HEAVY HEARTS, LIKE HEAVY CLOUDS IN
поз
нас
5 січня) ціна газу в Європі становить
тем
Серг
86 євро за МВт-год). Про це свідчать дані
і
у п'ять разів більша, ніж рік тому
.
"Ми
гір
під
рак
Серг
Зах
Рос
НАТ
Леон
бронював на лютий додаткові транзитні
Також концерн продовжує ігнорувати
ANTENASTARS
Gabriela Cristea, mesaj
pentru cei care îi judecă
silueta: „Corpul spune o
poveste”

+ + + + + + +

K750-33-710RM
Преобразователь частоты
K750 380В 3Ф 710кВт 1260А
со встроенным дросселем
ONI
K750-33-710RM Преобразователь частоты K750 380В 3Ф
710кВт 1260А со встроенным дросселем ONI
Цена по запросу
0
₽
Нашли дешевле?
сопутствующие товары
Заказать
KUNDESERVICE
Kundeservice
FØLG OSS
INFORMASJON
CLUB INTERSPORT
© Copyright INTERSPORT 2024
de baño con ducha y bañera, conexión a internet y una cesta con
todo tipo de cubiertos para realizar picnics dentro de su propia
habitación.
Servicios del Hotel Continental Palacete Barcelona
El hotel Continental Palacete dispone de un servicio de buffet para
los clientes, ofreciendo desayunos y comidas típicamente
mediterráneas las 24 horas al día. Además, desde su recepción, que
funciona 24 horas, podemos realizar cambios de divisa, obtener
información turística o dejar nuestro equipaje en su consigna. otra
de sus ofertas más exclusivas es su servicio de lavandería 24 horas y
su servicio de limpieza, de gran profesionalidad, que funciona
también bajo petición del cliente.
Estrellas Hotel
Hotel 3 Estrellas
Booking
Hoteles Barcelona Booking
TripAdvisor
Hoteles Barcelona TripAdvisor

+ + + + + + +

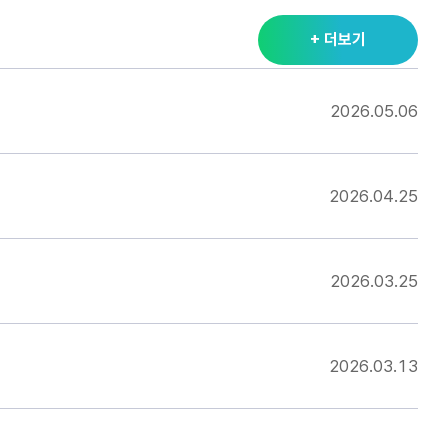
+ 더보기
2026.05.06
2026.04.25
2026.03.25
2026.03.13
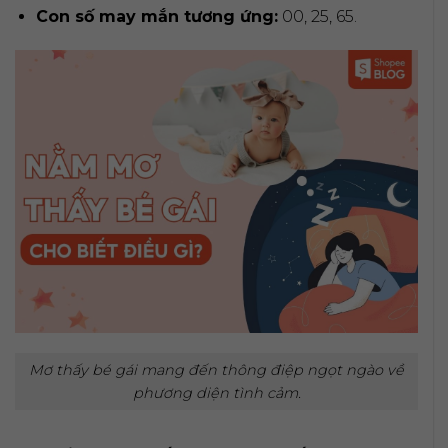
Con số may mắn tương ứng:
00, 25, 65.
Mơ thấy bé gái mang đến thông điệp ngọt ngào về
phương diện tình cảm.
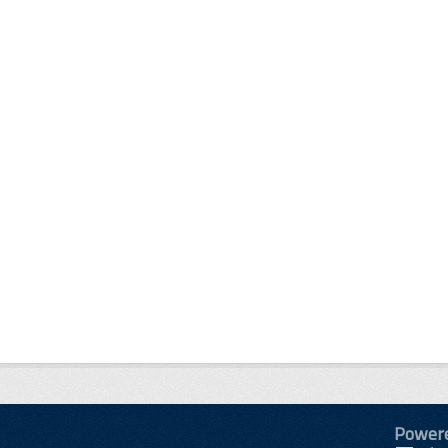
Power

+ + + + + + +

## What you need to do
Convert the lines into a Markdown table with the columns Row and Line, omitting blank lines. Begin at the line that contains "HEAVY HEARTS, LIKE HEAVY CLOUDS IN" and stop after the line that contains "Також концерн продовжує ігнорувати".

## Reply
| Row | Line |
|---|---|
| 1 | HEAVY HEARTS, LIKE HEAVY CLOUDS IN |
| 2 | поз |
| 3 | нас |
| 4 | 5 січня) ціна газу в Європі становить |
| 5 | тем |
| 6 | Серг |
| 7 | 86 євро за МВт-год). Про це свідчать дані |
| 8 | і |
| 9 | у п'ять разів більша, ніж рік тому |
| 10 | . |
| 11 | "Ми |
| 12 | гір |
| 13 | під |
| 14 | рак |
| 15 | Серг |
| 16 | Зах |
| 17 | Рос |
| 18 | НАТ |
| 19 | Леон |
| 20 | бронював на лютий додаткові транзитні |
| 21 | Також концерн продовжує ігнорувати |